■ Set problem
Rewrite the material below, putting "camera" wherever "pose" appears and leaving everything else unchanged. Leave the pictures out of your answer.

■ Stored data
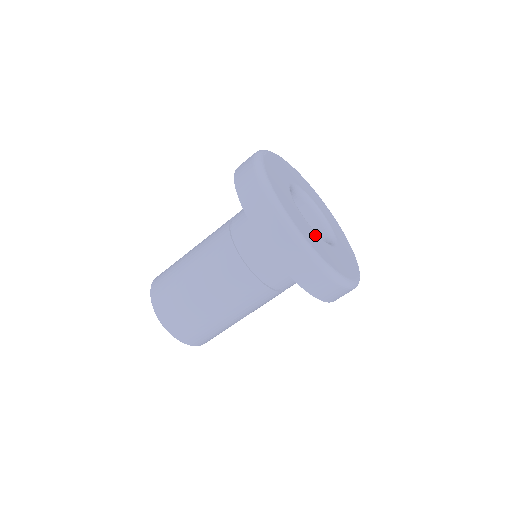
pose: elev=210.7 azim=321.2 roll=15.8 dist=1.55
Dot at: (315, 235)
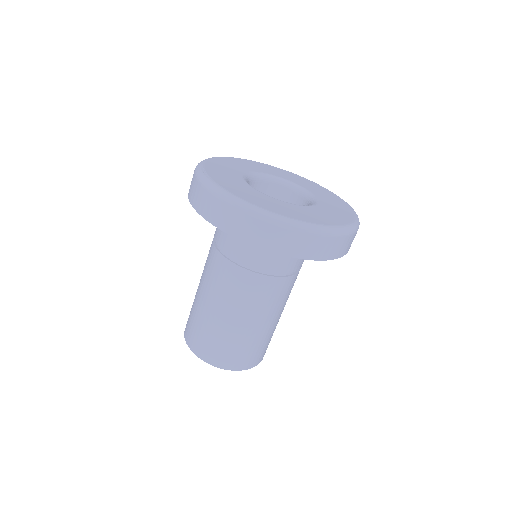
Dot at: (309, 209)
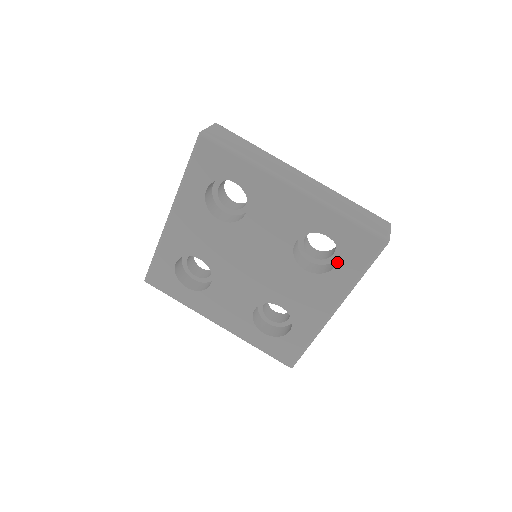
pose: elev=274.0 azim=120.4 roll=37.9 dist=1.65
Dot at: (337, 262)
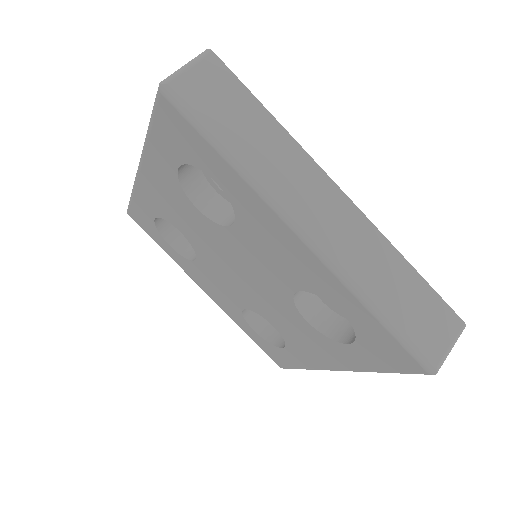
Dot at: (352, 340)
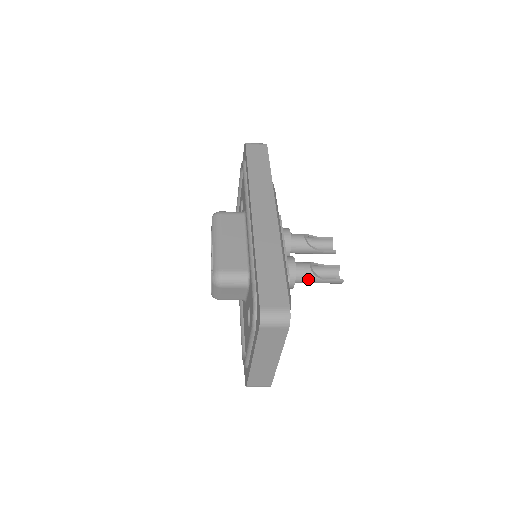
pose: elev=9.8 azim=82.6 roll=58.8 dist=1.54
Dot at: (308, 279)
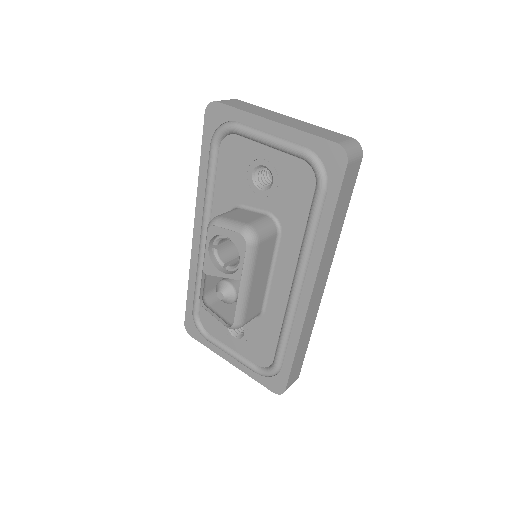
Dot at: occluded
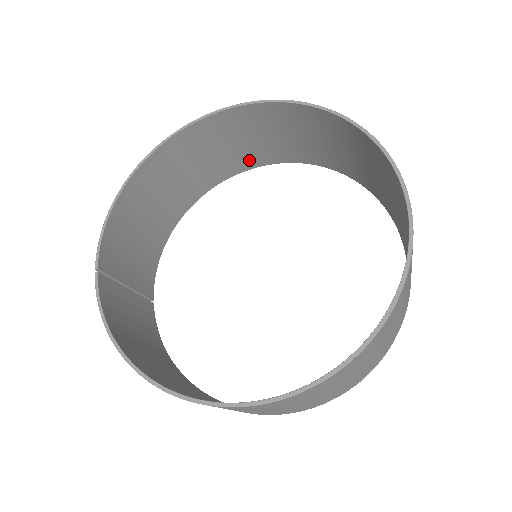
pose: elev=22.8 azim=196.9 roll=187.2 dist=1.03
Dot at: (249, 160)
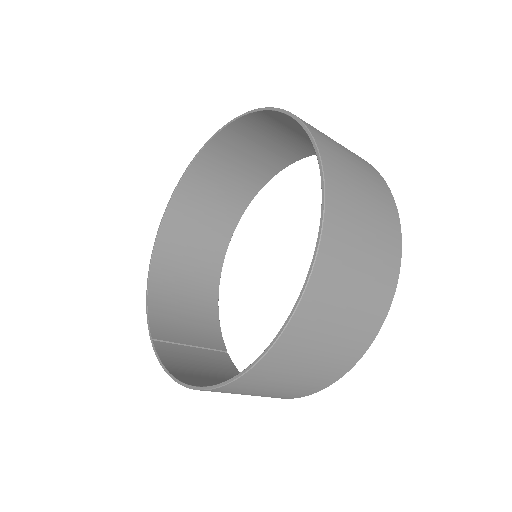
Dot at: (238, 202)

■ Exercise output
camera: elev=210.7 azim=321.2 roll=15.8 dist=1.55
Dot at: (315, 235)
Dot at: (309, 209)
camera: elev=274.0 azim=120.4 roll=37.9 dist=1.65
Dot at: (337, 262)
Dot at: (352, 340)
camera: elev=9.8 azim=82.6 roll=58.8 dist=1.54
Dot at: (308, 279)
Dot at: occluded
camera: elev=22.8 azim=196.9 roll=187.2 dist=1.03
Dot at: (249, 160)
Dot at: (238, 202)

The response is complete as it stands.